GENEVA: International humanitarian groups said on Tuesday ​they had sent emergency relief through overland routes to Iran, some of their first deliveries of aid since US-Israeli strikes began. 
Aid workers say needs are high in the wake of six weeks of strikes, but stocks of emergency humanitarian supplies became stuck in Dubai warehouses as shipping and air routes were blocked by the expanding conflict.
Iranian authorities say more than 3,000 people have been killed ‌in Iran during ‌the war and the UN refugee ​agency ‌says up to 3.2 ​million have been displaced.
The International Federation of Red Cross and Red Crescent Societies said it had delivered some 200 trauma kits as well as tents and blankets on trucks sent along a new route from Turkiye.
The trucks crossed the Iranian border on Sunday and are set to arrive in the capital Tehran on Tuesday, said IFRC spokesperson Tommaso Della Longa.
“For us it’s very important as it represents a new ‌route for getting aid into Iran and ‌we’re very optimistic to scale up,” ​he told a Geneva press briefing.

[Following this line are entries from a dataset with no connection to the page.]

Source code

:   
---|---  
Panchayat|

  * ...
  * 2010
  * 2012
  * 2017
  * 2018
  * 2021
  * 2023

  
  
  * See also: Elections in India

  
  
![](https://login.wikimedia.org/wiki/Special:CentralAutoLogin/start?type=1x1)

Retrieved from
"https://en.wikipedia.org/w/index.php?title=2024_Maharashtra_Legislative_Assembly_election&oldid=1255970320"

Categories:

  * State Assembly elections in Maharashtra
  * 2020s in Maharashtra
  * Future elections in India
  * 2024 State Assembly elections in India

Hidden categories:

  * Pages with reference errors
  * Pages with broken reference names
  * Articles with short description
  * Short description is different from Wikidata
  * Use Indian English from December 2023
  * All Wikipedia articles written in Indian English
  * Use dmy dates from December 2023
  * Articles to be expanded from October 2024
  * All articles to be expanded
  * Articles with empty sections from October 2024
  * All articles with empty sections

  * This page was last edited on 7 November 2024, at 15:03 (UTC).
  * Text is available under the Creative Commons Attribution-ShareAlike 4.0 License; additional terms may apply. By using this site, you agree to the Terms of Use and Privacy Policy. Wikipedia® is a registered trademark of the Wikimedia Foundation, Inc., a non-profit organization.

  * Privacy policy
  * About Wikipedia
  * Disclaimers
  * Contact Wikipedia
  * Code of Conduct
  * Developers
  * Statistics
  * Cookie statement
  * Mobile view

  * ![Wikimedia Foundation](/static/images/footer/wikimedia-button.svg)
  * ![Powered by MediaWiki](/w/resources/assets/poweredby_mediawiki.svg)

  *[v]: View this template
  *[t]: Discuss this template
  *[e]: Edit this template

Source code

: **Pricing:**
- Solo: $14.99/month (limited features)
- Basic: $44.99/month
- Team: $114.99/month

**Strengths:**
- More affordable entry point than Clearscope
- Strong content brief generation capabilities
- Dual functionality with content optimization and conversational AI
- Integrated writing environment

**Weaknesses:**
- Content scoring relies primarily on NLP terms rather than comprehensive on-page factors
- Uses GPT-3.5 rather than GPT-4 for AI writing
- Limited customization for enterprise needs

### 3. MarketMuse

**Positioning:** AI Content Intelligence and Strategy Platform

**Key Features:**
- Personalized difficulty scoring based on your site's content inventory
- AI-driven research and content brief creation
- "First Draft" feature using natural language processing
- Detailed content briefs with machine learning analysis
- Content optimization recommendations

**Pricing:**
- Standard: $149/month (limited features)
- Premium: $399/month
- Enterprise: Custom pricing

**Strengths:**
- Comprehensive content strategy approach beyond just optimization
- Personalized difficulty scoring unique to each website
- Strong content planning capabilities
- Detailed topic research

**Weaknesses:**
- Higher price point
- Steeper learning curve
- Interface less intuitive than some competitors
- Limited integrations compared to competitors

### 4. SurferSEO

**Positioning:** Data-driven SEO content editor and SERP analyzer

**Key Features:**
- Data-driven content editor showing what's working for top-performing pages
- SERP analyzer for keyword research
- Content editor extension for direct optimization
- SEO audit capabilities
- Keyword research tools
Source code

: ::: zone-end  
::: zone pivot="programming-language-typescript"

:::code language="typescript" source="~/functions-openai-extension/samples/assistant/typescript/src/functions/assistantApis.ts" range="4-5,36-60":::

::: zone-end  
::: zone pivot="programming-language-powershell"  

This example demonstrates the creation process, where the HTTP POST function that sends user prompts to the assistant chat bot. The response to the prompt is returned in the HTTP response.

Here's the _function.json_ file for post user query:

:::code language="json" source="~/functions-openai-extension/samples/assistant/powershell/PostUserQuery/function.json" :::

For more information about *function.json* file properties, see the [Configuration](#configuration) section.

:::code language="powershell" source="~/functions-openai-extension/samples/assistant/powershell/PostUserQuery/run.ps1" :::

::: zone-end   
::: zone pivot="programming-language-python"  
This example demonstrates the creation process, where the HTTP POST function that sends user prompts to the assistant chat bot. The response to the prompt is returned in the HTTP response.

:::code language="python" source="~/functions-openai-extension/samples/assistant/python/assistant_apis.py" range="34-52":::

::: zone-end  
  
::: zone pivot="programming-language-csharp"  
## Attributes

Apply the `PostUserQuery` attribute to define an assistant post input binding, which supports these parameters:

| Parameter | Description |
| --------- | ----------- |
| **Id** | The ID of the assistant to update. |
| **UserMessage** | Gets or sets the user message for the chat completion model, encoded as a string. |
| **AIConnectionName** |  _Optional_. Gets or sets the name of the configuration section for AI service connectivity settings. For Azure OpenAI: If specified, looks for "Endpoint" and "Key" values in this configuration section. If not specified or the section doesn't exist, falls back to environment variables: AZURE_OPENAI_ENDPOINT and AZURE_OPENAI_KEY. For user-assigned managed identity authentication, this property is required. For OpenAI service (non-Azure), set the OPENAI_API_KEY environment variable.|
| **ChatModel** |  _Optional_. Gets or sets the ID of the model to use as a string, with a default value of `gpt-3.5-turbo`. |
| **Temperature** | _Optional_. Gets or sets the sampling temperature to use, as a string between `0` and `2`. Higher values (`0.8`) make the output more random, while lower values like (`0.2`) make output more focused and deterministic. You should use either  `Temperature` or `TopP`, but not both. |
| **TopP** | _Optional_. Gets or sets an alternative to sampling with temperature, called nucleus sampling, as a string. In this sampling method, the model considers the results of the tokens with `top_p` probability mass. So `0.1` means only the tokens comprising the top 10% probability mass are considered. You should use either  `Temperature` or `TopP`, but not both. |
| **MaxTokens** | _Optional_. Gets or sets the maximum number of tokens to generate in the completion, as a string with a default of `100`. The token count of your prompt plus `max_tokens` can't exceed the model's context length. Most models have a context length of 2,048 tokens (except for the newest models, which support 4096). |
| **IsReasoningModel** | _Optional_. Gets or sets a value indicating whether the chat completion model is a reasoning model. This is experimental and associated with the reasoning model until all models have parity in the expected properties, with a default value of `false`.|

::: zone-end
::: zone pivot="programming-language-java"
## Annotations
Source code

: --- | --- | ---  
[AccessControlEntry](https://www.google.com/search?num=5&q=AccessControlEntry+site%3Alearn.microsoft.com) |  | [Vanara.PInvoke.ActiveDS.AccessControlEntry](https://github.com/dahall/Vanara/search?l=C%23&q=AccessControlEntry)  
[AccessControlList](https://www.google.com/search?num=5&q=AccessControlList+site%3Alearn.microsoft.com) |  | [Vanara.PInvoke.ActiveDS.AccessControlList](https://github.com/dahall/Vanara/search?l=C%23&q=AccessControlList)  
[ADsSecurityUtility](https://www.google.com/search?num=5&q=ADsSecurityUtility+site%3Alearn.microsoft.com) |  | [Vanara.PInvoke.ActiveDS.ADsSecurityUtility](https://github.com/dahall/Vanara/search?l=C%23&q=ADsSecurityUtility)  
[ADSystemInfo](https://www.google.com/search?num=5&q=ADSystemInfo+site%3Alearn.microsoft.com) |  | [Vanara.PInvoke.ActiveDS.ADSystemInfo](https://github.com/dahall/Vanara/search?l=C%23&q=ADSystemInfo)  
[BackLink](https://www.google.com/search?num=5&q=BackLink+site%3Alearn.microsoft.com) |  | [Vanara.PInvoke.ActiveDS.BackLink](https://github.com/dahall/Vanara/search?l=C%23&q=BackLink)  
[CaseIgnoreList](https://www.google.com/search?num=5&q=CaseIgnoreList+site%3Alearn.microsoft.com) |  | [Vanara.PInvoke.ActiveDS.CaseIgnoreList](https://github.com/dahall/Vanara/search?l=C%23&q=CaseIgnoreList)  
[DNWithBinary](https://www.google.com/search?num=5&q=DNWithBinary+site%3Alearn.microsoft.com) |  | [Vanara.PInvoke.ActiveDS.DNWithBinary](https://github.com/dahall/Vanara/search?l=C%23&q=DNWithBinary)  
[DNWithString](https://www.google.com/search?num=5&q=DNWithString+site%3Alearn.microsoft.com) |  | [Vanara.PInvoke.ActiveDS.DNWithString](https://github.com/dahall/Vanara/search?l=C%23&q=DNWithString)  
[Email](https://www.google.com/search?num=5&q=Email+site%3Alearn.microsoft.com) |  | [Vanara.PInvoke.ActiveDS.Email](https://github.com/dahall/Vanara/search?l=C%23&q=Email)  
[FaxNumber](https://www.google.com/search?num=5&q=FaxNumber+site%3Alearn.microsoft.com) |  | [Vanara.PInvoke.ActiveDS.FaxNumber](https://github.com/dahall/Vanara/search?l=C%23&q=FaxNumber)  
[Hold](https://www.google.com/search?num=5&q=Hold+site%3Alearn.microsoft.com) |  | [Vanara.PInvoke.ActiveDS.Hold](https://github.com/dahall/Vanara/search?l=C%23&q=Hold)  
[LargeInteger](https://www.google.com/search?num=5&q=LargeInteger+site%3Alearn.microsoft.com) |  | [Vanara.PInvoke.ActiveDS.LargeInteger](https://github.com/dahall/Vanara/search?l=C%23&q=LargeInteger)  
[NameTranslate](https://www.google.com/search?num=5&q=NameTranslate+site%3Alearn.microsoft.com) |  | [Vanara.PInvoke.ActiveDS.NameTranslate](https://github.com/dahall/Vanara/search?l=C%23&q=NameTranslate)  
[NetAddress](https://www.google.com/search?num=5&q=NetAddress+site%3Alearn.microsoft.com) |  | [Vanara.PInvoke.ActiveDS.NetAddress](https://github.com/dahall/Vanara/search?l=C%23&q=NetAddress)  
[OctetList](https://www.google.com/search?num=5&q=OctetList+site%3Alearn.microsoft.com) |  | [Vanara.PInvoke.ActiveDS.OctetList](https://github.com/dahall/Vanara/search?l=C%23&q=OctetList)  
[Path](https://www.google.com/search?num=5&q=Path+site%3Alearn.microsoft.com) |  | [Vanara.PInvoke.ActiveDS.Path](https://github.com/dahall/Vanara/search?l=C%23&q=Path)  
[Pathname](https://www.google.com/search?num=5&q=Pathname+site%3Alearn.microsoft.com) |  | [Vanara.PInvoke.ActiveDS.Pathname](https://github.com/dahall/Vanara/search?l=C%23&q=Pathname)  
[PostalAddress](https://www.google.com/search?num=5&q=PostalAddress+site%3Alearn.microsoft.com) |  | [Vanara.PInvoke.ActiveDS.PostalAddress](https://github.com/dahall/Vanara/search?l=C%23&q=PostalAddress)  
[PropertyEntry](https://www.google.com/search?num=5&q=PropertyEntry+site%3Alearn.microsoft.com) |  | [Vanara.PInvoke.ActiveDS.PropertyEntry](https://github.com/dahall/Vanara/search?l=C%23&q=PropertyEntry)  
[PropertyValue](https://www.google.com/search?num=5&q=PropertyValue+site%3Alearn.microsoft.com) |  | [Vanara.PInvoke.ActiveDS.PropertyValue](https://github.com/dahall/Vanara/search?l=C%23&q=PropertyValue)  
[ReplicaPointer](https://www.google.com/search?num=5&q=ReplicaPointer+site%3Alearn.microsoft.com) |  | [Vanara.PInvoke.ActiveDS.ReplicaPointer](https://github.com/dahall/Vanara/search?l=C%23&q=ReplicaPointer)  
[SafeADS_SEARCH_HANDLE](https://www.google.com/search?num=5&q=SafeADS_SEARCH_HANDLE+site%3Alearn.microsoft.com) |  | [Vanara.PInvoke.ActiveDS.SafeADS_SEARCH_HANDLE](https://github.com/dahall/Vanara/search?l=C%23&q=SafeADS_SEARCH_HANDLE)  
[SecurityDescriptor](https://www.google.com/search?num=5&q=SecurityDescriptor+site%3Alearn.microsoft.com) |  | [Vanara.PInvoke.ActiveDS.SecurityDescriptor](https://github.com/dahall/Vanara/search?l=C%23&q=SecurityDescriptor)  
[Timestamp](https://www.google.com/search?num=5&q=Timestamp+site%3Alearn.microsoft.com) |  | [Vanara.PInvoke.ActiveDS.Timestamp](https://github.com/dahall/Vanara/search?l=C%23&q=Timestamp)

“Before ‌it was very easy to take a flight or a boat ‌and bring aid directly to Iran in a couple of hours.”
Separately, the International Committee of the Red Cross said it had made its first shipment to Iran since the conflict began, with five trucks arriving from Jordan on ‌Monday. Another nine are expected later this week. It also handed supplies to the Iranian Red Crescent with 100,000 responders, four of whom have been killed in the war.